Heat pump water heaters come with different sizes. The most common capacities currently on the market range roughly from 135 to 300 litres. After being depleted of hot water, HPWHs (while operating in their efficient, heat pump mode) take longer to recharge than conventional fossil-fueled and electric water heaters.  Some professionals suggest replacing your old water heater with a somewhat larger HPWH to compensate for this.  For example, you might replace a conventional 180 litre water heater with a 250 litre HPWH.

5. What are the advantages of using a HPWH?

Heat pump water heaters use a proven energy-efficient technology. If you are switching from an electric or LPG-fueled water heater, a HPWH can reduce your ongoing water heating costs substantially.  If replacing a natural gas water heater, you’ll likely reduce your monthly water-heating costs, but the savings may be pretty small. If you also include a rooftop solar system, you can generate additional savings since the cost of the electricity needed to power the HP would be lower than the cost of grid-supplied power. Also, there’s an environmental advantage to using a HPWH.  When a water heater fueled by natural gas or LPG is replaced with a HPWH powered by electricity, your carbon footprint is greatly reduced.

6. Is a tankless electric water heater more efficient?

No. Tankless electric water heaters can be at most 100% efficient since they directly heat the water with electricity. A HPWH just moves heat (instead of creating it) and can be effectively 300-400% efficient.

1. How much does a HPWH cost?

The cost of a heat pump water heater will be higher than the cost of a conventional electric or fossil-fueled water heater, perhaps $2,000 or more than a conventional gas/LPG or electric water heater. Numerous site-specific factors affect the installed costs of a HPWH, so it’s always a good idea to get cost estimates from local professionals.

2. How much can I save on energy costs with a heat pump water heater?

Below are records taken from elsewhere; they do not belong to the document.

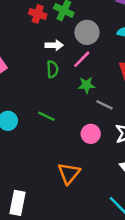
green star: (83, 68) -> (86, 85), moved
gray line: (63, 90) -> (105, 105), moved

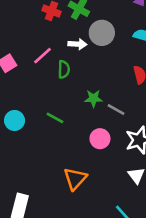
white arrow: (54, 45) -> (77, 44), moved
pink line: (82, 59) -> (42, 56), moved
green star: (86, 85) -> (93, 98), moved

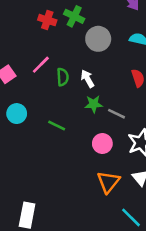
white arrow: (77, 44) -> (87, 79), moved, turned -120
cyan circle: (15, 120) -> (17, 114), moved
orange triangle: (75, 179) -> (108, 182), moved

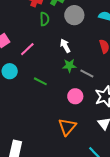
pink line: (41, 65) -> (27, 49), moved
green semicircle: (63, 77) -> (45, 19), moved
orange triangle: (108, 182) -> (67, 127), moved

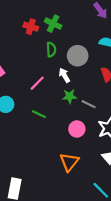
gray circle: (74, 15) -> (78, 56), moved
green semicircle: (45, 19) -> (51, 50), moved
pink line: (27, 49) -> (37, 83), moved

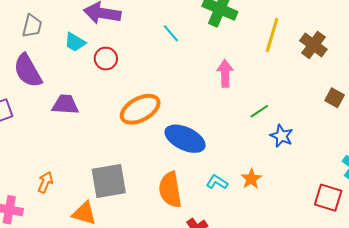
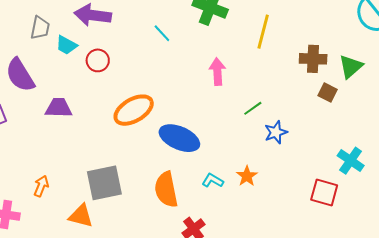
gray trapezoid: (32, 26) -> (40, 28), moved
brown cross: (313, 45) -> (313, 59), moved, turned -32
blue star: (282, 136) -> (276, 132), turned 30

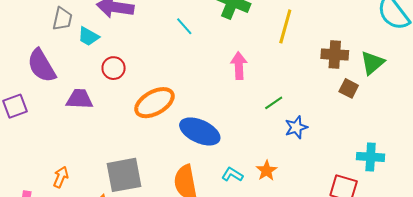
red circle: (98, 60) -> (114, 68), moved
cyan cross: (351, 161) -> (371, 157), turned -32

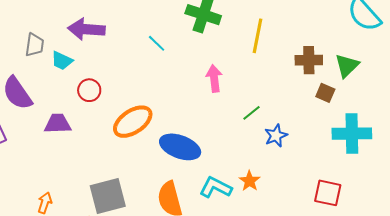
cyan cross: (371, 157) -> (352, 134), moved, size x1.4
cyan L-shape: (232, 175) -> (216, 187), size x1.5

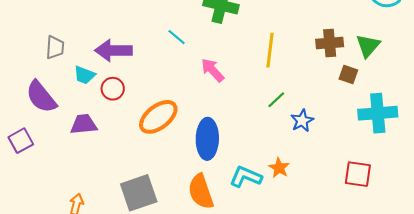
purple arrow: (86, 29) -> (113, 50), moved
yellow line: (257, 36) -> (270, 50), moved
cyan trapezoid: (62, 61) -> (84, 75), moved
pink arrow: (214, 78) -> (212, 70), moved, turned -32
blue ellipse: (180, 147) -> (207, 139), turned 75

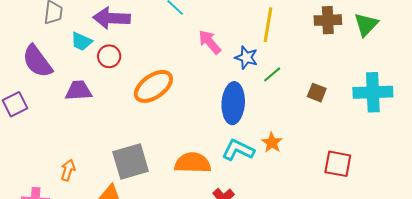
brown square: (348, 75) -> (317, 93), moved
blue star: (302, 121) -> (246, 58), moved, turned -30
blue ellipse: (207, 139) -> (233, 103), moved
red square: (358, 174) -> (338, 164), moved
orange semicircle: (201, 192) -> (193, 163), turned 108

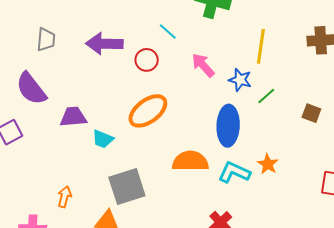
cyan trapezoid: (81, 41) -> (103, 139), moved
red circle: (109, 56) -> (147, 60), moved
orange semicircle: (193, 163) -> (190, 161), moved

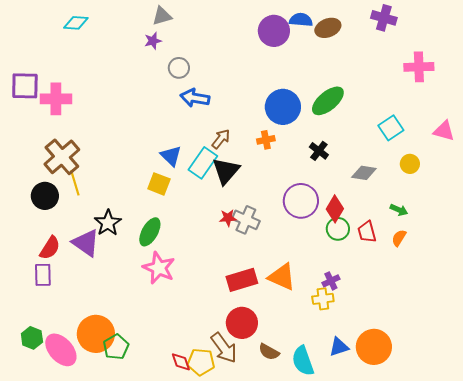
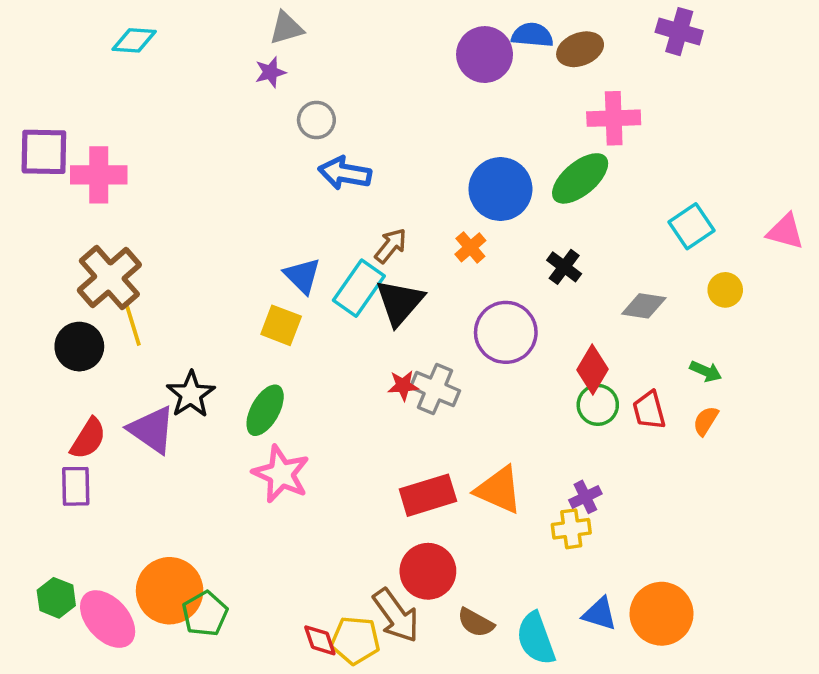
pink cross: (419, 67) -> (614, 118), moved
orange cross: (266, 140) -> (470, 247), turned -30
purple circle: (301, 201) -> (506, 332), moved
blue triangle: (339, 347) -> (600, 614), turned 35

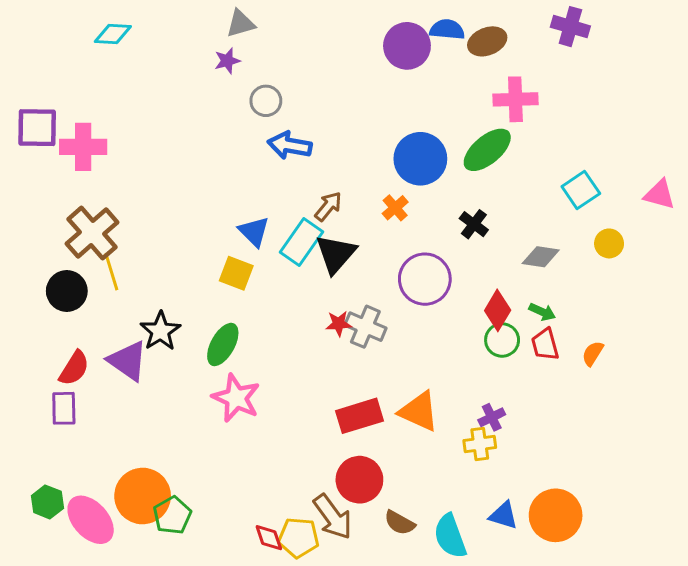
green arrow: (706, 371) -> (542, 312), moved

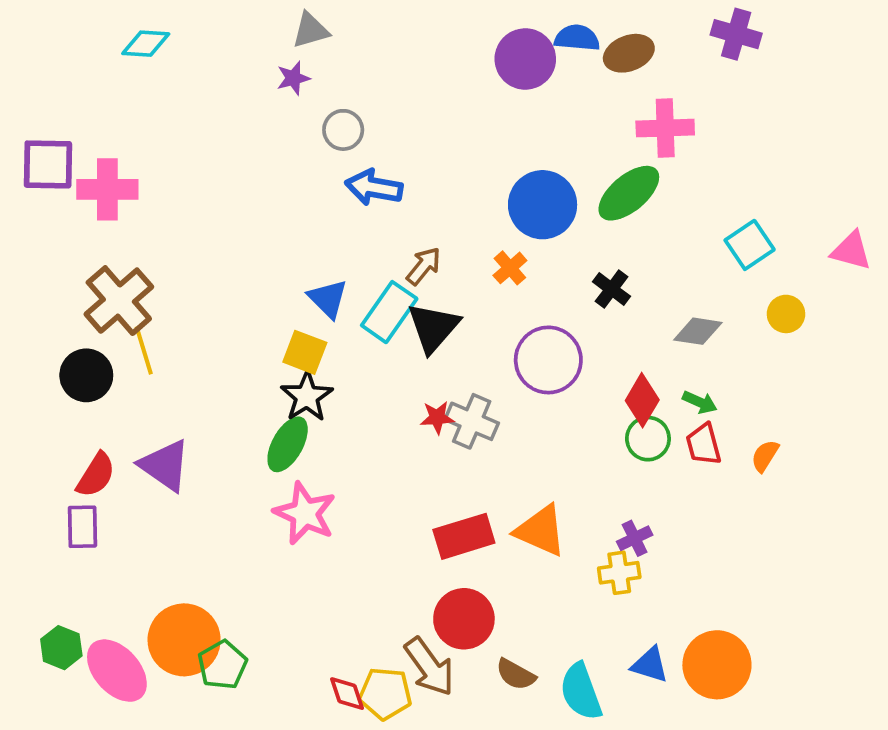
black star: (160, 331) -> (307, 396), moved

It depends on a number of factors, especially the type of water heater you’re switching from and the energy prices in your area. If you’re replacing a conventional electric or gas/LPG water heater, you can cut your water heating costs substantially. If replacing a natural gas water heater, you’ll likely reduce your monthly water-heating costs, but the savings may not be as large.  If you also include a rooftop solar system, you can generate additional savings since the cost of the electricity needed to power the HP would be lower than the cost of grid-supplied power.

1. What are the steps needed to install a HPWH?

If you’re replacing an electric water heater with an integrated HPWH, the process is generally pretty straightforward. However, when switching from a fossil-fueled water heater, an electrician may need to run an electrical line from the main electrical service panel (or a sub-panel) to where the HPWH is installed. Regardless of the type of water heater being replaced, a split HPWH requires additional work since two components must be installed instead of one. 

1. What maintenance does a HPWH require?

Unlike conventional water heaters, heat pump water heaters use an air filter that needs to be cleaned periodically to ensure efficient operation. Other maintenance needs are similar to those of standard cylinder water heaters that operate on electricity or fossil fuel.

1. Can I save on carbon emissions if I switch to a HPWH?

Yes, it will reduce your carbon footprint.  The amount of the reduction depends on the carbon intensity of the electricity used to power your HPWH and the energy source (such as natural gas, electricity, etc.) you’re switching from.  If you add rooftop solar at the same time, the carbon footprint of running a HPWH is drastically reduced.

1. How do I operate a HPWH?

Heat pump water heaters are generally more interactive than conventional water heaters. Most models feature a control panel that allows homeowners to select water temperature and operation mode. Some are WiFi connected and come with a smartphone app. The app lets you control the HPWH and examine energy consumption patterns that can then be used to optimize the usage.

2. What is the warranty on a HPWH?

It varies, but major manufacturers of heat pump water heaters sometimes offer 6-year warranties on their products.